(Dataset entries)
□ □ □ □ □

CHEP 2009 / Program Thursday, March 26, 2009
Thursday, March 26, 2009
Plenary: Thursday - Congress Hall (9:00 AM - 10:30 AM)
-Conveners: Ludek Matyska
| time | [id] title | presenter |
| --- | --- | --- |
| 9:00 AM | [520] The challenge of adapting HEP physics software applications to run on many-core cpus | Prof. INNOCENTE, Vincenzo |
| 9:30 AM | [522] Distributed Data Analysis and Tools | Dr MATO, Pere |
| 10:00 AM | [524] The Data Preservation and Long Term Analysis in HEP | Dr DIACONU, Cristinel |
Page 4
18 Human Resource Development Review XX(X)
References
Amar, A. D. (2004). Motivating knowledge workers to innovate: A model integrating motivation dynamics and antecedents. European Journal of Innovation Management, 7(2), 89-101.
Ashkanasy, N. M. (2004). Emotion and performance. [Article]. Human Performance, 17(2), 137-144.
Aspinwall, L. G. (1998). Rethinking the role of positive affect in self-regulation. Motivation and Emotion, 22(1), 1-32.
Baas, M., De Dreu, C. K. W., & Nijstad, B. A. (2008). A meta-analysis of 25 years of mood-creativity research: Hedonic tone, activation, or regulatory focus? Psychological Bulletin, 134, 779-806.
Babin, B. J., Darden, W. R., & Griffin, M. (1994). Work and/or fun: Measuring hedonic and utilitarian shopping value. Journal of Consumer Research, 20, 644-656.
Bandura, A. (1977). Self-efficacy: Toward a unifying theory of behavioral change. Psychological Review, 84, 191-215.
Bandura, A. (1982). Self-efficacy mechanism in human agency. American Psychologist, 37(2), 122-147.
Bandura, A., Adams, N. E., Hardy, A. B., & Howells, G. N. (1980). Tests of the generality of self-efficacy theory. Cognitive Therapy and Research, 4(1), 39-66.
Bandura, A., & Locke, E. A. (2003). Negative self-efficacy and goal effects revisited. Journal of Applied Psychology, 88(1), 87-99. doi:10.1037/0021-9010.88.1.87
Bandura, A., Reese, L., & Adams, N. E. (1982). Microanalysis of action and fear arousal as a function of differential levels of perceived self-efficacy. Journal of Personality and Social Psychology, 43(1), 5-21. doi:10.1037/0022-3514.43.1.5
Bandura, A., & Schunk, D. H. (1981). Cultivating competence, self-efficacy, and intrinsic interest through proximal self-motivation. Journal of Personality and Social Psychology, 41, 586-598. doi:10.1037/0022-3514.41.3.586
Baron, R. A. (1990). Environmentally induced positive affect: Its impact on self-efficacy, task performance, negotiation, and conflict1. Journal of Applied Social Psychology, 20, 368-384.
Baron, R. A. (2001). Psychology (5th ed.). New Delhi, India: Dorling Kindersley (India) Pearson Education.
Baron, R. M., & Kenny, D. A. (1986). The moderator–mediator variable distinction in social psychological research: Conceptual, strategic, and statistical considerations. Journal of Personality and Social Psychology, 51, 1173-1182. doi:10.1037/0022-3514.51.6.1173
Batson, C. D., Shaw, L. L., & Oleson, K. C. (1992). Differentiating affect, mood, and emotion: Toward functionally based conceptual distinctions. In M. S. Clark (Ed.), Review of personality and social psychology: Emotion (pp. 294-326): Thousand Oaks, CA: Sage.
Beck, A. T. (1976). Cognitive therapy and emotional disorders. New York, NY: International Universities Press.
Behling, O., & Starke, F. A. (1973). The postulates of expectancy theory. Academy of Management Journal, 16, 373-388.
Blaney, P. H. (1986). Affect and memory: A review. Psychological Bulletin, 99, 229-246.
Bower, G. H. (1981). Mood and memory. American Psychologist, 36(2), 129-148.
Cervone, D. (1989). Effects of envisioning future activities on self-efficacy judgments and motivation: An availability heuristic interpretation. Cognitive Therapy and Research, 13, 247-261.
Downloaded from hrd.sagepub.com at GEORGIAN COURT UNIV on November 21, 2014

□ □ □ □ □

WORK TO BE COMPLETED> Above are the records; repeat exactly the lines from the one holding "Bandura, A. (1982)." down to the one holding "Bandura, A., Adams, N.", end lines included.

RESULT FOR THIS EXERCISE>
Bandura, A. (1982). Self-efficacy mechanism in human agency. American Psychologist, 37(2), 122-147.
Bandura, A., Adams, N. E., Hardy, A. B., & Howells, G. N. (1980). Tests of the generality of self-efficacy theory. Cognitive Therapy and Research, 4(1), 39-66.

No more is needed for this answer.